Instructions to follow:
Give every line of the data below as a numbered list, leaving out any blank lines.
[Available data Boundary: Start]
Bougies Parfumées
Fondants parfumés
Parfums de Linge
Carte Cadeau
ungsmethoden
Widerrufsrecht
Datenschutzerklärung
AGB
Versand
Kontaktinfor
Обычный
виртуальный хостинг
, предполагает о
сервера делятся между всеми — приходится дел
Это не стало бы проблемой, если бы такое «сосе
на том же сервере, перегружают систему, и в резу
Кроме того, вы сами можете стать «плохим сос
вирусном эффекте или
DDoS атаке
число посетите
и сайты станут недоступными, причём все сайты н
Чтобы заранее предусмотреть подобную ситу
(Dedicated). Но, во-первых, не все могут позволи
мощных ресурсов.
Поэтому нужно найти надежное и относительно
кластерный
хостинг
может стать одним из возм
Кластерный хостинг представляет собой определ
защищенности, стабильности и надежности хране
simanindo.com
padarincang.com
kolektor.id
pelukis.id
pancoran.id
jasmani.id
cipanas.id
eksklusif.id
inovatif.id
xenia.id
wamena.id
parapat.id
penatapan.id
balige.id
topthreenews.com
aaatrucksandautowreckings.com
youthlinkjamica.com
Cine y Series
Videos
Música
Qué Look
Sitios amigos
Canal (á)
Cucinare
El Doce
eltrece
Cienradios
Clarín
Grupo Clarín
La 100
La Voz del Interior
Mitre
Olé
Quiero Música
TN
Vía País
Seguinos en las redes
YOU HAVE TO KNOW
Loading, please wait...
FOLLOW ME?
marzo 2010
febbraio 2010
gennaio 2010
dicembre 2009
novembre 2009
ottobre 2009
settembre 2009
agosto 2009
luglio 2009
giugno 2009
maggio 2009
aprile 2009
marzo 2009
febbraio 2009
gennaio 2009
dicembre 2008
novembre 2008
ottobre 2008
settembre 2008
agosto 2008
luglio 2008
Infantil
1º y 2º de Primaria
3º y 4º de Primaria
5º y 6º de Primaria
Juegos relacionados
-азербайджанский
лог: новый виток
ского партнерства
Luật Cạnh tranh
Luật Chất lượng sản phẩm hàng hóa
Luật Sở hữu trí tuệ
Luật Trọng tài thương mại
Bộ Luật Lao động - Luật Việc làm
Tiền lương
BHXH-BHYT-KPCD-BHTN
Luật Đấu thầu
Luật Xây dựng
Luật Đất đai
[Available data Boundary: End]
Answer section:
1. Bougies Parfumées
2. Fondants parfumés
3. Parfums de Linge
4. Carte Cadeau
5. ungsmethoden
6. Widerrufsrecht
7. Datenschutzerklärung
8. AGB
9. Versand
10. Kontaktinfor
11. Обычный
12. виртуальный хостинг
13. , предполагает о
14. сервера делятся между всеми — приходится дел
15. Это не стало бы проблемой, если бы такое «сосе
16. на том же сервере, перегружают систему, и в резу
17. Кроме того, вы сами можете стать «плохим сос
18. вирусном эффекте или
19. DDoS атаке
20. число посетите
21. и сайты станут недоступными, причём все сайты н
22. Чтобы заранее предусмотреть подобную ситу
23. (Dedicated). Но, во-первых, не все могут позволи
24. мощных ресурсов.
25. Поэтому нужно найти надежное и относительно
26. кластерный
27. хостинг
28. может стать одним из возм
29. Кластерный хостинг представляет собой определ
30. защищенности, стабильности и надежности хране
31. simanindo.com
32. padarincang.com
33. kolektor.id
34. pelukis.id
35. pancoran.id
36. jasmani.id
37. cipanas.id
38. eksklusif.id
39. inovatif.id
40. xenia.id
41. wamena.id
42. parapat.id
43. penatapan.id
44. balige.id
45. topthreenews.com
46. aaatrucksandautowreckings.com
47. youthlinkjamica.com
48. Cine y Series
49. Videos
50. Música
51. Qué Look
52. Sitios amigos
53. Canal (á)
54. Cucinare
55. El Doce
56. eltrece
57. Cienradios
58. Clarín
59. Grupo Clarín
60. La 100
61. La Voz del Interior
62. Mitre
63. Olé
64. Quiero Música
65. TN
66. Vía País
67. Seguinos en las redes
68. YOU HAVE TO KNOW
69. Loading, please wait...
70. FOLLOW ME?
71. marzo 2010
72. febbraio 2010
73. gennaio 2010
74. dicembre 2009
75. novembre 2009
76. ottobre 2009
77. settembre 2009
78. agosto 2009
79. luglio 2009
80. giugno 2009
81. maggio 2009
82. aprile 2009
83. marzo 2009
84. febbraio 2009
85. gennaio 2009
86. dicembre 2008
87. novembre 2008
88. ottobre 2008
89. settembre 2008
90. agosto 2008
91. luglio 2008
92. Infantil
93. 1º y 2º de Primaria
94. 3º y 4º de Primaria
95. 5º y 6º de Primaria
96. Juegos relacionados
97. -азербайджанский
98. лог: новый виток
99. ского партнерства
100. Luật Cạnh tranh
101. Luật Chất lượng sản phẩm hàng hóa
102. Luật Sở hữu trí tuệ
103. Luật Trọng tài thương mại
104. Bộ Luật Lao động - Luật Việc làm
105. Tiền lương
106. BHXH-BHYT-KPCD-BHTN
107. Luật Đấu thầu
108. Luật Xây dựng
109. Luật Đất đai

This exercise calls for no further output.